Photo envoyée par SMS

 

L’homme regarde la photo que la jeune femme lui a envoyée, attaché à un SMS. Sur l’image, il voit son visage, de trois-quarts avant, c’est l’été, la canicule. Elle a approché sa tête d’un ventilateur, la scène semble se dérouler dans un espace minuscule. Son sourire éblouit.

 

Il note qu’elle a relevé le pouce, posé sur la table pour dire que tout va bien, que tout est OK ! Il repère un i-phone à proximité, peut-être un clavier. Les outils fétiches dont la génération de la communication a d’emblée pris possession. Ce n’est pas sa génération. Il a dû intégrer, lui, au fil des décennies, chacune des phases de l’évolution technologique, essuyer les plâtres des logiciels de messagerie qui plantaient toutes les dix minutes. Le temps d’une nanoseconde, il se dit : cette génération, qui pense que tout lui est dû. Il s’agace lorsque, quand il hésite l’espace d’une micro-seconde devant une commande numérique, on s’empresse, avec tellement de sollicitude, mêlée, pense-t-il, d’une pointe de condescendance, de l’aider à trouver la bonne manip.

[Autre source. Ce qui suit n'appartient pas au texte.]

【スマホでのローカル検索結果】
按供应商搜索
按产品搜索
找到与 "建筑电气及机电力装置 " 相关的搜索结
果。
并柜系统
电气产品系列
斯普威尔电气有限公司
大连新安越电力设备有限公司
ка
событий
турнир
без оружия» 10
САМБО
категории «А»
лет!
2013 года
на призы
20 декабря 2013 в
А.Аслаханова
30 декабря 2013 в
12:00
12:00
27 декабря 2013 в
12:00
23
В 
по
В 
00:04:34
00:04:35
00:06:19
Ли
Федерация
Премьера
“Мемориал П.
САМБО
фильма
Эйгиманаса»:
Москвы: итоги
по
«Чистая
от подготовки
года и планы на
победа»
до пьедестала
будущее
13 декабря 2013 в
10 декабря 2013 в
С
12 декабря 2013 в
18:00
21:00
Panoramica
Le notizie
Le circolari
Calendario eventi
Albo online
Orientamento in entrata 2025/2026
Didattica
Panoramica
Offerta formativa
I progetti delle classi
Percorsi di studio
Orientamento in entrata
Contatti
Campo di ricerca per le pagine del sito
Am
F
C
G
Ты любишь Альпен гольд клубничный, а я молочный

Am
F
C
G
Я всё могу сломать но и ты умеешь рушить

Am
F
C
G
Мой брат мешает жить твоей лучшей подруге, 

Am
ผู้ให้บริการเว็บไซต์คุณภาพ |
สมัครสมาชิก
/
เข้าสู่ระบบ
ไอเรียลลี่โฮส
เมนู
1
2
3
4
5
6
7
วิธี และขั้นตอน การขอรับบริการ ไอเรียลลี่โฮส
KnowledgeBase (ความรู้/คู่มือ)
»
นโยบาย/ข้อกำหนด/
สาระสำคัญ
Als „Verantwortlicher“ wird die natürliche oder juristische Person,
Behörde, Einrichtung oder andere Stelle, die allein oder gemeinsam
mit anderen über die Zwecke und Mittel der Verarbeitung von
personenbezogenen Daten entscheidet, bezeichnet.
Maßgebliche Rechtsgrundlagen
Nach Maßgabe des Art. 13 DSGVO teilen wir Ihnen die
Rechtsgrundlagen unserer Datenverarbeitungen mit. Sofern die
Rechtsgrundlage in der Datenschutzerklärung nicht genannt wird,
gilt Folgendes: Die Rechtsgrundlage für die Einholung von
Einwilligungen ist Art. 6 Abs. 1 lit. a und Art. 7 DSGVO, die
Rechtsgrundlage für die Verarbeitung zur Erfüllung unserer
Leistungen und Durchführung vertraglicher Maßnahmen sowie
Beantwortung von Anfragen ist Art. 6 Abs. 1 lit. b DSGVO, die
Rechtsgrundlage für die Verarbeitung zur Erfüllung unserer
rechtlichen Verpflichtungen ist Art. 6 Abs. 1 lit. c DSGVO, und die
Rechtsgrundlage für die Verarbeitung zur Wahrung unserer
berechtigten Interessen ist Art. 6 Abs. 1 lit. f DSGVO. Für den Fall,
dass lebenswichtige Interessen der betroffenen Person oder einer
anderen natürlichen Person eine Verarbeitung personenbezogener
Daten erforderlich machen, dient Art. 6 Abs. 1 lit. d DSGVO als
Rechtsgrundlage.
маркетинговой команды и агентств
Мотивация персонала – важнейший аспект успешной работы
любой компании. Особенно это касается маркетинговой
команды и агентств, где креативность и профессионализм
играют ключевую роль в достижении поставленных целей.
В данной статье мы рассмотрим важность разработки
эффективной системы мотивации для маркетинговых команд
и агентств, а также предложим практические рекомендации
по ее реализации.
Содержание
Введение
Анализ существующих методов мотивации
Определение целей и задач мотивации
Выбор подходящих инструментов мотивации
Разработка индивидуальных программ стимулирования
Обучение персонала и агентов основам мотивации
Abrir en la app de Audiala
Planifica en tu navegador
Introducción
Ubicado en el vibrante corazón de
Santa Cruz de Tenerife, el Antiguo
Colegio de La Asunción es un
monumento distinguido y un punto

Puis il regarde à nouveau la photo, l’espace tellement réduit où travaille la jeune femme, cela lui serre le cœur. Il pense : mais nous, au moins nous avions du travail, une place assurée. Le chômage a été multiplié par dix, entretemps. Il regarde à nouveau le visage de la jeune femme, transfiguré par son sourire. La tête est un peu déformée, de par sa position excentrée sur l’image. L’homme se dit : Cette personne a l’envie de vivre.

 

Puis il poursuit le cours de ses pensées, de ses évocations décousues, le flux de quelques émotions désordonnées… L’homme n’est pas jeune. Il a même atteint depuis longtemps le stade de la maturité. Parfois, assez souvent même, il se retourne vers sa jeunesse, son itinéraire, si long, fait de désenchantement, de révolte et de ressentiment. Au terme de ce long parcours, il commence à saisir parfois le sens du mot apaisement. Il regarde à nouveau la photo, et pense : l’envie de se battre, c’est cela le plus important. Il se prend à songer à nouveau. À quoi ? Peut-être à ces années passées, qui ont laissé en lui des traînées d’amertume. Puis, il se dit : mais, se battre, pourquoi se battre, si l’on n’aime pas la vie. Oui, l’envie de vivre, c’est cela l’essentiel.